The xylem vulnerability to embolism indicates the risk of loss of water transport during drought. Vulnerability is expressed as the percentage of the water-saturated xylem conductance that is lost at given stem-water potentials. The water stream in the conduits is under tension, which can in some cases become as high as 100 times the atmospheric pressure. Any air entry into a water-conducting element will dissipate the tension in it and quickly expand (becoming an air embolism), effectively blocking water flow through that element. The more such emboli develop, the greater the loss of xylem conductance. The ability of a species to tolerate highly negative water potentials (= high tensions) without embolising varies greatly among species (cf. Section 3.15) and is an important aspect of drought tolerance.
What and how to collect
Follow the above instructions for collecting for measurement of xylem conductivity.

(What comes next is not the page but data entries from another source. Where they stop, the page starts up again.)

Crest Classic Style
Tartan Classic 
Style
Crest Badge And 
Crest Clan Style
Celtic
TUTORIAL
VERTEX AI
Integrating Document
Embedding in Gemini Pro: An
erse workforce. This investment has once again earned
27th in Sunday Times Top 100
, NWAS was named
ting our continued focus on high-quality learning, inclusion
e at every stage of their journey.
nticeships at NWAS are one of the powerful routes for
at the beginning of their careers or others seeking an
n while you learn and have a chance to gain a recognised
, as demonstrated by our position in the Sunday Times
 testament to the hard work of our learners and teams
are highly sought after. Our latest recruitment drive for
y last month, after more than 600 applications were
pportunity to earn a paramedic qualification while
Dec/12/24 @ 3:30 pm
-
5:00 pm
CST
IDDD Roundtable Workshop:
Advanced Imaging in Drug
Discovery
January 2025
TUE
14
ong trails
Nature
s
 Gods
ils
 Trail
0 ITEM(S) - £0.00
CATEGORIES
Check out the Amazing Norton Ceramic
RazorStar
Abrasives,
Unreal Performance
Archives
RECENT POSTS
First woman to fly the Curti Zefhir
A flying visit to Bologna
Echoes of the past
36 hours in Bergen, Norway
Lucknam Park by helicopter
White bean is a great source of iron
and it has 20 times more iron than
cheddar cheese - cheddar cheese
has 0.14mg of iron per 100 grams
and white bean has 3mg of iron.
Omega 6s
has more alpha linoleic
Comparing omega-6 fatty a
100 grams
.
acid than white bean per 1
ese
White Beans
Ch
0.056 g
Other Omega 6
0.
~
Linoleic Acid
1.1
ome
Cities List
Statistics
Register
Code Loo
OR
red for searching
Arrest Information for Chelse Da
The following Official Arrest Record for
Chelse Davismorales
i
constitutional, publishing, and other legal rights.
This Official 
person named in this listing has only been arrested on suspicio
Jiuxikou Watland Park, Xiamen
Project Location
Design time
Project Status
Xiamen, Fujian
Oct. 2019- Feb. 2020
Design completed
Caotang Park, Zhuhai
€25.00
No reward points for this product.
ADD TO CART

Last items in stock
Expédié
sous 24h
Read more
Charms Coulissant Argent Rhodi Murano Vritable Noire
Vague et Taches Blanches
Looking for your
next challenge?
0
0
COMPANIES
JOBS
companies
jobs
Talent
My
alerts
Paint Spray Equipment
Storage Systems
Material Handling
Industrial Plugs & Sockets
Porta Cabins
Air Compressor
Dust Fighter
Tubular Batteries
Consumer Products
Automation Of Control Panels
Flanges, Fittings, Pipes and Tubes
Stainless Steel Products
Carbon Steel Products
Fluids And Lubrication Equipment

Vulnerability to embolism is quantified by constructing a xylem vulnerability curve. This consists of plotting measured values of xylem conductance, on the y-axis, against the values of stem water potential (Ψ), on the x-axis, at which these conductance values (represented as a percentage of the maximum water-saturated conductance) were obtained. The shape of this curve is usually sigmoid. To characterise this curve by one number, the value of Ψ at its mid-point (50% loss of conductance) is commonly used.
Stem segments with different Ψ values can be obtained by any of three possible methods.
(1) Evaporative dehydration. A large branch that includes some lateral secondary branches is cut from the plant and kept unwrapped during the day, or longer, for its xylem to partially dehydrate, and develop tension as a result of transpiration from its leaves. Ψ is determined periodically, by the pressure chamber method (cf. Section 3.15), on secondary branches that are removed at intervals for this purpose. When a target Ψ has been reached, conductance of a segment of the main axis near the last-removed lateral is measured. Water is then flushed through this segment briefly under a pressure high enough to displace all air embolisms from it (see cited references), and its conductance is re-measured to obtain the maximum conductance of the segment. This affords a value for the percentage loss of conductance at that particular Ψ. Separate branches are similarly tested to obtain conductance-loss values for other values of Ψ.
(2) Centrifugation. Attaching a short stem segment horizontally (and symmetrically) across the top of a centrifuge rotor and spinning it generates tension in the water within the xylem conduits. From the centrifugal force that was applied, a corresponding (negative) Ψ or P can be inferred. Advantages of the method are that stem segments can be brought to different effective water potentials very quickly. However, the technique is difficult for stem segments longer than ~20 cm, or ones that cannot be reliably attached to an available rotor, and it cannot be used for segments longer than the width of the rotor chamber. Details needed for actually employing this method are given in some of the cited references.
(3) Air injection. This simple method is based on the principle of substituting internal tension by external positive air pressure, which is applied to a stem segment that is located within a pressure chamber. The procedure uses a special pressure chamber designed for a stem segment to pass completely through it, allowing a conductance measurement while the external pressure is applied. This type of chamber is commercially available from the PMS Instrument Co., Albany, Oregon, USA (http://pmsinstrument.com).
References on theory, significance and large datasets: Tyree and Sperry (1989); Davis et al. (2002); Brodribb et al. (2003); Maherali et al. (2004); Holbrook and Zwieniecki (2005); Choat et al. (2007); Feild and Balun (2008); Sperry et al. (2008a).
References on methods: Cochard et al. (1992); Sperry et al. (1988, 2008b); Alder et al. (1997); Pammenter and Vander Willigen (1998).